• Фрагмент текста:
Ахматова, то есть Россия

Анна Пивковская

Анна Пивковская (р. 1963) – польский поэт, эссеист и критик, изучала польскую филологию в Варшавском университете. Опубликовала 9 книг стихотворений, в частности отмеченные поэтическими премиями сборники «После» (Po, 2002; Премия Фонда Костельских), «Красильщица» (Farbiarka, 2009; Литературная премия Варшавы), «Зеркалка» (Lustrzanka, 2012). Автор двух книг эссе об Анне Ахматовой «Ахматова, то есть женщина» (2003) и «Ахматова, то есть Россия» (2015), созданных по впечатлениям поездок автора в Россию, а также детской повести о поэзии «Францишка» (2014), награжденных литературными премиями Варшавы. Последняя награжденная этой премией книга Пивковской «Про´клятая. Поэзия и любовь Марины Цветаевой» (Wyklęta. Poezja i miłość Mariny Cwietajewej, 2017) – также связана с Россией. Предлагаемая читателю книга Пивковской об Анне Ахматовой – это книга о поэте, написанная другим поэтом. Содержащее около 30 эссе произведение представляет собой своеобразный путеводитель по жизни и творчеству поэтессы, судьба которой отождествляется с трагической судьбой России ХХ века. Книга предназначена для широкого круга читателей, любящих поэзию и любящих Россию.

• Собранные данные:
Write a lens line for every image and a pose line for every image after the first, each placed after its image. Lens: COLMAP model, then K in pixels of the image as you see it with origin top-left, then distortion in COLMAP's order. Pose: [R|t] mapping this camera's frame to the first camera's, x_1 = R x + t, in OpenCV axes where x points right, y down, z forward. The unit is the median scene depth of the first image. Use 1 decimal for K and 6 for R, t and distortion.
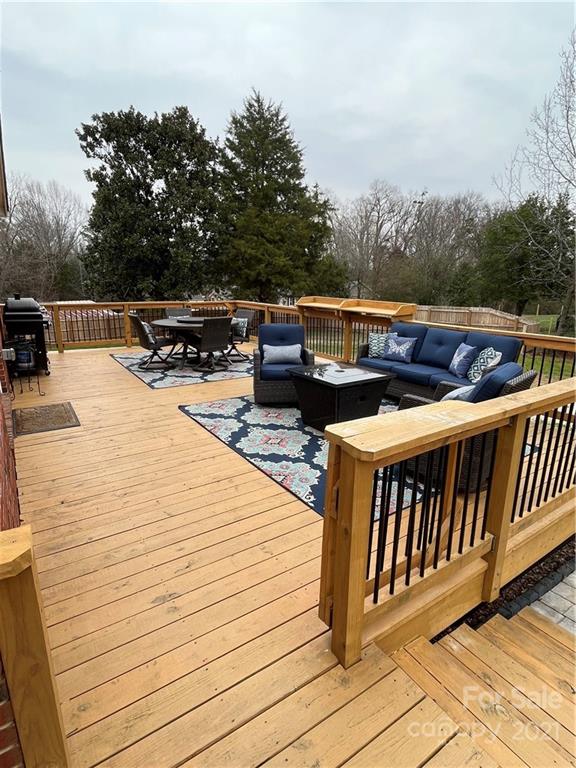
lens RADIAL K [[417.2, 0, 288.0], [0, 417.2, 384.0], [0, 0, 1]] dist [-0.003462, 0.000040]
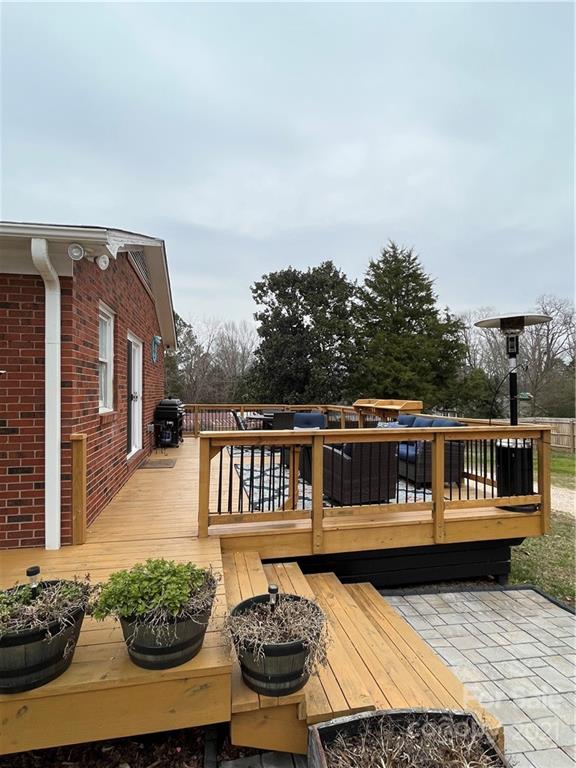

• Необходимые действия:
A: В каком университете, согласно фрагменту текста, Анна Пивковская изучала польскую филологию?
B: Перечислите все книги Анны Пивковской, названия которых приведены во фрагменте текста.
C: Продолжите фрагмент текста об Анне Пивковской, начав сразу после его последнего предложения.
Материалы никак не связаны с фрагментом текста.

• Ответы по пунктам:
A: В Варшавском университете.

B:
«После» (Po, 2002)
«Красильщица» (Farbiarka, 2009)
«Зеркалка» (Lustrzanka, 2012)
«Ахматова, то есть женщина» (2003)
«Ахматова, то есть Россия» (2015)
«Францишка» (2014)
«Про´клятая. Поэзия и любовь Марины Цветаевой» (Wyklęta. Poezja i miłość Mariny Cwietajewej, 2017)

C:
Оглавление

Великолепная, харизматичная, измученная

Нет, и не под чуждым небосводом,

И не под защитой чуждых крыл, —

Я была тогда с моим народом,

Там, где мой народ, к несчастью, был.

Анна Ахматова (1961)

Петербург. Дом Ларисы Георгиевны Кондратьевой на углу улицы Некрасова и Греческого проспекта. Лариса, ровесница и, вероятно, первая учительница английского языка Иосифа Бродского, показывает мне дом, видный из окон кухни. Говорит, что там собирался весь Серебряный век русской поэзии. Вероятно, в нем жил Николай Гумилев уже после развода с Анной Ахматовой. Но все продолжали в нем собираться, дружили, поддерживали друг друга. «Все» это кто? В кухне Ларисы, на высоком четвертом этаже, мы пьем горячий чай и называем имена, как бы призывая отсутствующих: Анна Ахматова, Николай Пунин, Осип Мандельштам, Михаил Лозинский, Артур Лурье, Ольга Глебова — Судейкина. Я пытаюсь понять, сколько в рассказе моей хозяйки, как говорила скептичная Ахматова, «благовонной легенды», а сколько правды. Сколько же в Петербурге таких домов, окруженных легендой, где якобы «все собирались», а теперь лишь витают духи прошлого.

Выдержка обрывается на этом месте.